Sir

The US Centers for Disease Control (CDC), in Atlanta, Georgia, are a federal organization with two missions: disease control and research. Its size (several thousand people) and centralized concept make it a powerful tool for addressing the challenge of emerging and re-emerging infectious diseases (ERID), through one of its main departments, the National Center for Control of Infectious Diseases.

There are no comparable structures to the CDC in Europe. Nevertheless, such a centralized centre could boost and coordinate European efforts to research and control these diseases. Although networks can help, they are no substitute for a real centre, with researchers from different countries interacting daily. The European Laboratory for Particle Physics (CERN) and the European Molecular Biology Organization (EMBO) are successful examples. The proposed centre, whose title might be European Centre for Control of Infectious Diseases (ECCID), should have a similar international status.

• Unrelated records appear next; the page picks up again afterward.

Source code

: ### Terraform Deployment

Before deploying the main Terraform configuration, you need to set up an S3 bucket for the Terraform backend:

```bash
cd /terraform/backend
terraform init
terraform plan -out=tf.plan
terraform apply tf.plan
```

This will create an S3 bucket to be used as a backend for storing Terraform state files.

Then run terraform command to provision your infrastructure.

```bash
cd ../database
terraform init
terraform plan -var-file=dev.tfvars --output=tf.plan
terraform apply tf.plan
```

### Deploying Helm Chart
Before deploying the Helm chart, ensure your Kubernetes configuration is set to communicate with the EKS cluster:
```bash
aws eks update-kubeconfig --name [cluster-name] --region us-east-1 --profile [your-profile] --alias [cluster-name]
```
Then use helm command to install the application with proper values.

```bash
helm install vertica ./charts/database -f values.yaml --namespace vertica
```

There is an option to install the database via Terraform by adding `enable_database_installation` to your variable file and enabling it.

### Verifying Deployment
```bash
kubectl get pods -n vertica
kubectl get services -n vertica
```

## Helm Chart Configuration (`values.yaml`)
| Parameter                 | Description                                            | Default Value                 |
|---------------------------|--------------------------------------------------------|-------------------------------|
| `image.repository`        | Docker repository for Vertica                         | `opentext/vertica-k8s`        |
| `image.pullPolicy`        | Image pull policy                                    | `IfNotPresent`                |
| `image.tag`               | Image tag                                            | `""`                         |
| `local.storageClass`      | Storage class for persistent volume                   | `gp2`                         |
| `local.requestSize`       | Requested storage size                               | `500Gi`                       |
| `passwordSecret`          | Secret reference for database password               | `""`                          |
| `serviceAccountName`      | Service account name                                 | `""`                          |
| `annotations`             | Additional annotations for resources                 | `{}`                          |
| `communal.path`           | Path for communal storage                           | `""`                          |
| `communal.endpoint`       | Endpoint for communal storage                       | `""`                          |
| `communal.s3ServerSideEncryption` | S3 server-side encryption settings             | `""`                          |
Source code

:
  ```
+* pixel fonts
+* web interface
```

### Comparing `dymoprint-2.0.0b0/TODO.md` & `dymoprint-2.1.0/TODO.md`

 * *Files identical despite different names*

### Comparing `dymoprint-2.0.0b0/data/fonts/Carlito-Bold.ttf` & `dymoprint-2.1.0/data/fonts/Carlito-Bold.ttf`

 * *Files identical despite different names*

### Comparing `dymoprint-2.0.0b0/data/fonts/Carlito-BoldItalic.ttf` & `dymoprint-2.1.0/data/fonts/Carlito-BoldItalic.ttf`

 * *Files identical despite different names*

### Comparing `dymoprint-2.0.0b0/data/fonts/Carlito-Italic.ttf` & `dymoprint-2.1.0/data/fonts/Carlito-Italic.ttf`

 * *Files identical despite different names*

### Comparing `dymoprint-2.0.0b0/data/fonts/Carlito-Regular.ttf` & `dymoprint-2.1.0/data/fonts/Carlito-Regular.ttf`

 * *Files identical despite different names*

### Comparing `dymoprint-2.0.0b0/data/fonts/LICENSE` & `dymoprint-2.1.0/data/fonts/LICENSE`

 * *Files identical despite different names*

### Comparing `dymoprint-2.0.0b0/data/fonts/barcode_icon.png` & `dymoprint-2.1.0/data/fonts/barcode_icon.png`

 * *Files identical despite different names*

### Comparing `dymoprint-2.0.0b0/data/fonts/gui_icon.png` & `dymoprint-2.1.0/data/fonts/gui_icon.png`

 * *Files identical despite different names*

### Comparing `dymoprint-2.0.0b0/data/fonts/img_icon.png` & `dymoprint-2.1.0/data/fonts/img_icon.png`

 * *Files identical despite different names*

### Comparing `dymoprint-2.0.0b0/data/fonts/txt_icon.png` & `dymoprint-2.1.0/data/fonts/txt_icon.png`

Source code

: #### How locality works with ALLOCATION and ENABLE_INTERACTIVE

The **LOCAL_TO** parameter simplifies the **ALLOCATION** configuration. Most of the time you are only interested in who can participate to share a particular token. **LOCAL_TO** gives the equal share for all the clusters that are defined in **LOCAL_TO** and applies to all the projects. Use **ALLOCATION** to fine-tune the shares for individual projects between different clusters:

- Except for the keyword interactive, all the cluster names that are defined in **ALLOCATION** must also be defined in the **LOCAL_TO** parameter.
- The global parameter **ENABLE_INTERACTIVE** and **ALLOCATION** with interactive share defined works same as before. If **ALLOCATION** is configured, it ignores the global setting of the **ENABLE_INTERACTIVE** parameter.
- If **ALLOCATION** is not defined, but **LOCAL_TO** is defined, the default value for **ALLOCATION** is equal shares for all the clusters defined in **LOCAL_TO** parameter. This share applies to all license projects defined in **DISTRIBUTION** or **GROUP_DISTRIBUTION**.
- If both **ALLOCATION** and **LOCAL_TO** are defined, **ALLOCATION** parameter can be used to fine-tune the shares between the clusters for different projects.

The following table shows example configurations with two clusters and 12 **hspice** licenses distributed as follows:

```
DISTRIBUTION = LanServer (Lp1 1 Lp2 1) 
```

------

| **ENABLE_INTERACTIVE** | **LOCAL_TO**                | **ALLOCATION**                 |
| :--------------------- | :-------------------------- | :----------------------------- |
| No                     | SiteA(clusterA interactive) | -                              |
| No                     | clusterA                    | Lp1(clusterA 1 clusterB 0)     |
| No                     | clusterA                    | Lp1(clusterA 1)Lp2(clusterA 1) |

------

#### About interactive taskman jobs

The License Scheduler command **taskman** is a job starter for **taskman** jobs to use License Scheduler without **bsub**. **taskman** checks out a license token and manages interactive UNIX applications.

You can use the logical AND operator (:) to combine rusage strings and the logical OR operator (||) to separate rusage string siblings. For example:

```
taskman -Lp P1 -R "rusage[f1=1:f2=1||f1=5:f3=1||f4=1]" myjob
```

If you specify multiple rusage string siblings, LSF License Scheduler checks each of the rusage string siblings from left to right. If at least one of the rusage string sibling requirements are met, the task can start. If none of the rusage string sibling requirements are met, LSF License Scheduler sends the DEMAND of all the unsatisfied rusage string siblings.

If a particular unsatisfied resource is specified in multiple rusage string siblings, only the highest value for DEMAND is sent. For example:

Apart from control and epidemiological surveillance, ECCID should have the following components. First, basic research, because medicine no longer controls the ERID problem. Second, training. Third, strong connections with developing countries, in which the ERID problem is especially devastating. ECCID should coordinate its efforts with the World Health Organization and with national structures such as the London School of Tropical Medicine in Britain and the Instituts Pasteurs d'Outre-Mer and ORSTOM in France, which have a long experience of collaborative research in developing countries.